SAMARINDA–Tampuk komando Korps Adhyaksa Benua Etam berpindah tangan. Delapan bulan memimpin, Chaerul Amir kini bertugas di Gedung Bundar, sebutan Kejagung RI sebagai inspektur IV pada Jaksa Agung Muda Pengawasan. Kursi Kepala Kejati (Kajati) Kaltim pun beralih ke Deden Riki Hayatul Firman, mantan kajati Maluku Utara, 29 Mei lalu. Pemberantasan rasuah di Kaltim pun kini diembannya.
Setidaknya, ada dua perkara besar peninggalan Chaerul Amir yang menyita perhatian publik dan menanti “gocekan” akhir para beskal yang bermarkas di Jalan Bung Tomo, Samarinda Seberang. Dua kasus itu, dugaan manipulasi royalti pertambangan dan pengadaan lahan sirkuit di Kutai Timur.
Diwawancara media ini selepas melantik kepala Kejari Samarinda, Penajam Paser Utara (PPU), dan Nunukan. Deden mengaku masih menginventarisasi sejauh mana tafahus dua kasus tersebut. “Penyelesaian perkara yang ada pasti jadi fokus,” akunya.
Selepas dilantik Jaksa Agung Burhanuddin pada 29 Mei, dia baru bisa menginjakkan kaki ke Benua Etam pada 5 Juni 2020 selepas menjalani protokol kesehatan pencegahan pandemi Covid-19. Karena itu, perlu waktu mempelajari pekerjaan yang tak sempat diselesaikan pendahulunya, Chaerul Amir.
Itu pun tak hanya berkelindan soal rasuah. Penanganan pidana umum, perdata dan tata usaha negara hingga pengawasan pun bakal dievaluasinya secara menyeluruh untuk ditingkatkan. “Dibahas dulu apa saja tugas-tugas yang masih berjalan. Dipelajari,” sambungnya. Lebih lanjut, Kepala Seksi Penerangan dan Hukum Kejati Kaltim Abdul Farid menerangkan, dua perkara itu terus ditelusuri unsur pidana hingga potensi kerugian negaranya.
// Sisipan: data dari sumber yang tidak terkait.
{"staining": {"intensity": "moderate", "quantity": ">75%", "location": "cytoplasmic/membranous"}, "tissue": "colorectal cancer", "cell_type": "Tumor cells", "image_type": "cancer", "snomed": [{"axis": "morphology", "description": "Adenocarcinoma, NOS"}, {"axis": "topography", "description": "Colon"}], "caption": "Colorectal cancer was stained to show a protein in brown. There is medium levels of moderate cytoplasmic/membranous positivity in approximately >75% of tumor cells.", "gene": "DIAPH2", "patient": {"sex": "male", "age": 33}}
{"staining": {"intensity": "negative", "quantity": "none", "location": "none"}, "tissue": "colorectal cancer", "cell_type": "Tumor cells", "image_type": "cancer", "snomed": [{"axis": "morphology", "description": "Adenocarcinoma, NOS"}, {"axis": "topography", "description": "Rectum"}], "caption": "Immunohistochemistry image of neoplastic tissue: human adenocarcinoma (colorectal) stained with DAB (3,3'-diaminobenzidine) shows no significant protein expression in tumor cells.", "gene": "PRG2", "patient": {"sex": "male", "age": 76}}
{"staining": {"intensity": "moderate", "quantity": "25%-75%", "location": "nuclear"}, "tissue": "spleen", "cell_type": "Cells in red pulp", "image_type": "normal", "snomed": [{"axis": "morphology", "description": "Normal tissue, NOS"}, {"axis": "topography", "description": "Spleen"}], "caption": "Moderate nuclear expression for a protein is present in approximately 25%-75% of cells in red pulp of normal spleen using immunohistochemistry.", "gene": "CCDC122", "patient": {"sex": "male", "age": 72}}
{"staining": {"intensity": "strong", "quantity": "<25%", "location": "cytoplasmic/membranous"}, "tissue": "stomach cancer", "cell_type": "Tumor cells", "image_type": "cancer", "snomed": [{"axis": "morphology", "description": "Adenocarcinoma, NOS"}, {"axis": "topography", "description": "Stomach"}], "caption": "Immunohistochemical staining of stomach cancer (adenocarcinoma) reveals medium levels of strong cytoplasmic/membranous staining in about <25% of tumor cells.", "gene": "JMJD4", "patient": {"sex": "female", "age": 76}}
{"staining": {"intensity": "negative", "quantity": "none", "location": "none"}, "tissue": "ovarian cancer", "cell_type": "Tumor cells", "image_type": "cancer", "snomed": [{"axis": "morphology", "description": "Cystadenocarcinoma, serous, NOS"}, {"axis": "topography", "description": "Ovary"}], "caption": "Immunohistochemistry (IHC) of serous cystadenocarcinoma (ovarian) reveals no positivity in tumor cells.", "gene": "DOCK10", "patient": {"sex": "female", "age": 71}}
“Selepas penetapan tersangka beberapa waktu lalu. Tim pidsus (pidana khusus) masih susun jadwal pemeriksaan saksi-saksi lanjutan,” katanya.
Royalti dan Tambang Ilegal di Tahura
Kasus royalti dan adanya praktik ilegal pertambangan mulai diendus para beskal selepas tim Satuan Tugas Pengamanan Usaha Pertambangan dan Kehutanan (Satgas PUPK) yang dibentuk Chaerul Amir menyisir keberadaan pengalian emas hitam di Samboja, Kutai Kartanegara, medio April lalu. Dari penelusuran tujuh industri ekstraktif itu, Kejati sudah menetapkan H dari CV JAR sebagai tersangka dalam kasus pertambangan, 22 Mei lalu.
Kejaksaan menilai ada indikasi memanipulatif laporan kualitas batu bara sehingga pembayaran royalti bisa lebih rendah. Dari praktik ini, tentu ada pendapatan nasional bukan pajak (PNBP) yang tak masuk ke kantong negara. Dari satu tersangka yang sudah ditetapkan itu, terungkap beberapa potensi lancung para pengusaha emas hitam. Dari memberdayakan bersama jetty oleh beberapa pemilik izin usaha pertambangan (IUP) hingga pengiriman jalur darat lewat kontainer.
Koordinasi dengan Badan Pengawasan Keuangan dan Pembangunan (BPKP) Kaltim untuk menelusuri potensi PNBP yang bocor sudah bergulir. Kejati sendiri menaksir ada sekitar Rp 7 miliar potensi kebocoran tersebut.
Lahan Sirkuit di Kutim
Sementara itu, pengadaan lahan untuk sirkuit di Kutim yang tengah diusut ini bukan barang baru bagi jaksa. Medio 2017, ketika tongkat pimpinan Kejati Kaltim dipegang Fadhil Zumhana. Kejati Kaltim sempat melirik adanya dugaan penggelembungan harga atau dugaan Pemkab Kutim membeli aset sendiri.